Search code examples
rxgboosttest-data

Xgboost: using single test observation?


I want to fit a time series model using xgboost for R and I want to use only the last observation for testing the model (in a rolling window forecast, there will be more in total). But when I include only a single value in the test data I get the error: Error in xgb.DMatrix(data = X[n, ], label = y[n]) : xgb.DMatrix does not support construction from double. Is it possible to do this, or do I need a minimum of 2 test points?

Reproducible example:

library(xgboost)
n = 1000
X = cbind(runif(n,0,20), runif(n,0,20))
y = X %*% c(2,3) + rnorm(n,0,0.1)

train = xgb.DMatrix(data  = X[-n,],
                    label = y[-n])

test = xgb.DMatrix(data   = X[n,],
                    label = y[n]) # error here, y[.] has 1 value

test2 = xgb.DMatrix(data   = X[(n-1):n,],
                    label = y[(n-1):n]) # works here, y[.] has 2 values

There's another post here that addresses a similar issue, however it refers to the predict() function, whereas I refer to the test data that will later go into the watchlist argument of xgboost and used e.g. for early stopping.


Solution

  • The problem here is with the subset operation of the matrix with a single index.
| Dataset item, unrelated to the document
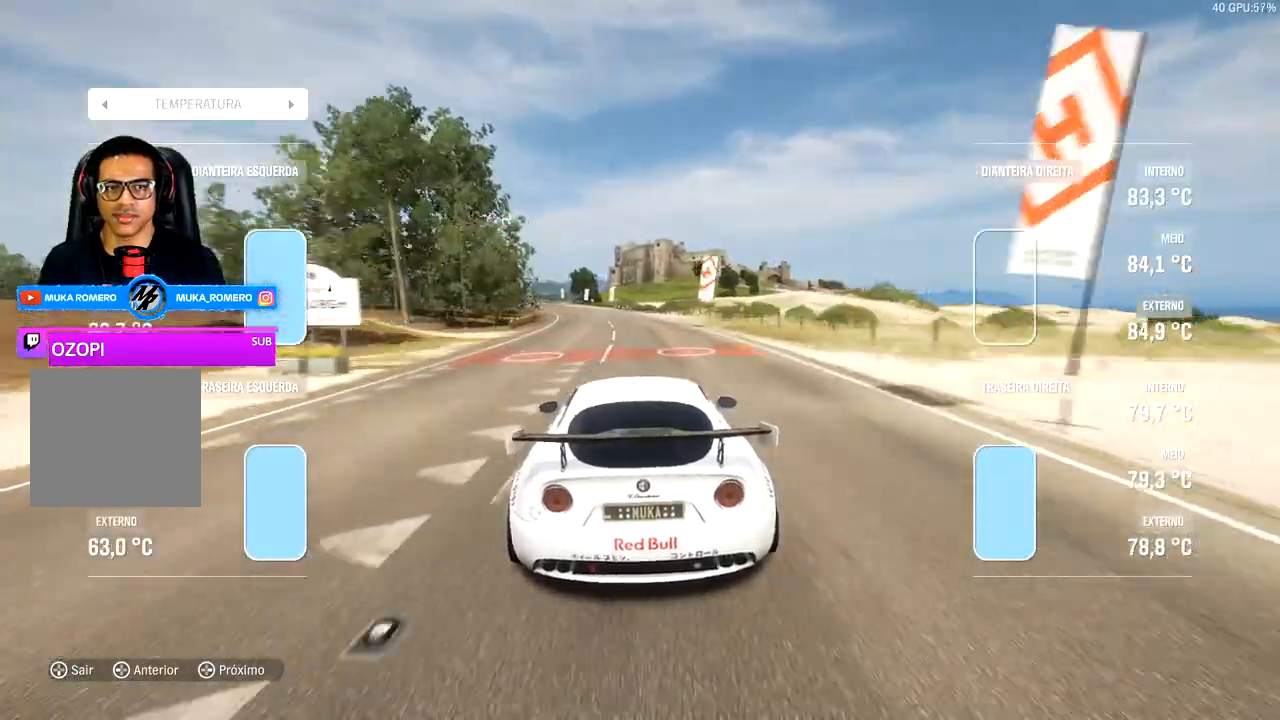
{"dt_ms": 500, "buttons": ["R2"], "left_stick": "left", "right_stick": "center", "events": [[33, "left_stick", "down-left"], [167, "left_stick", "center"], [267, "left_stick", "down-left"], [450, "left_stick", "left"]]}
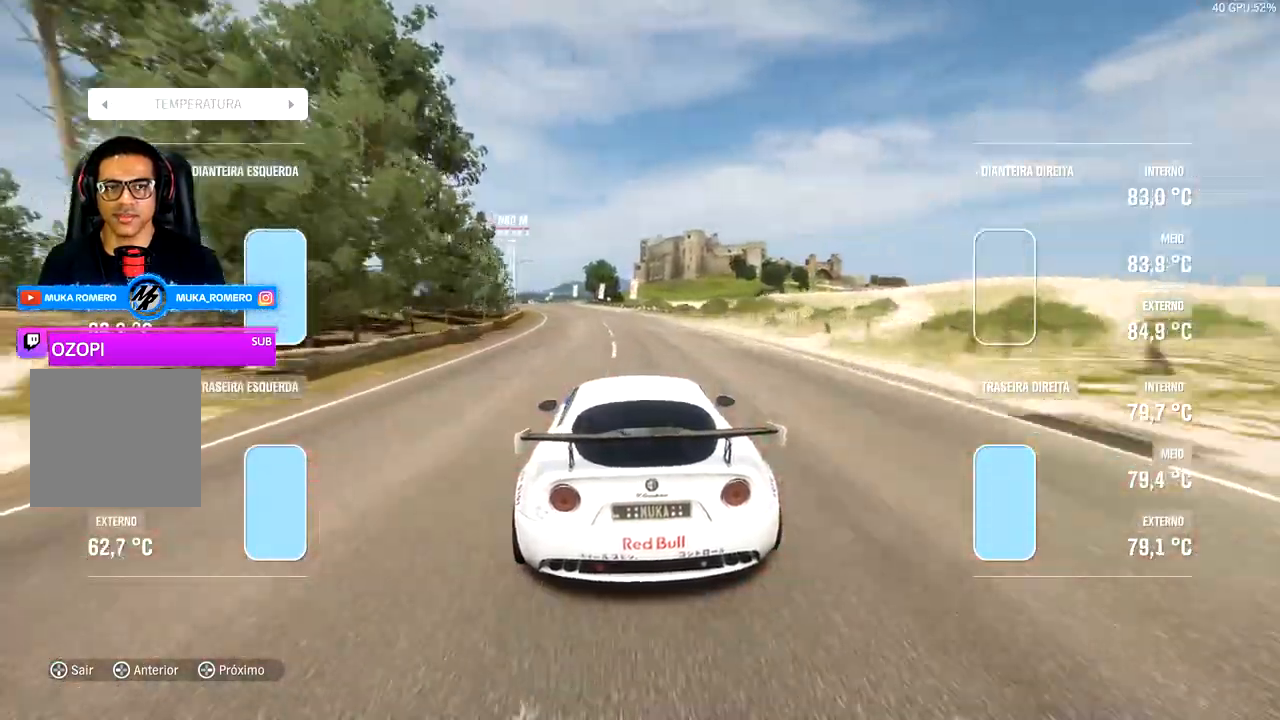
{"dt_ms": 500, "buttons": ["R2"], "left_stick": "down-left", "right_stick": "center", "events": [[450, "left_stick", "down-left"]]}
See,

    class(X[n, ])
    # [1] "numeric"
    
    class(X[n,, drop = FALSE])
    #[1] "matrix" "array" 
    

    Use X[n,, drop = FALSE] to get the test sample.

    test = xgb.DMatrix(data   = X[n,, drop = FALSE], label = y[n])
    
    xgb.model <- xgboost(data = train, nrounds = 15)
    predict(xgb.model, test)
    # [1] 62.28553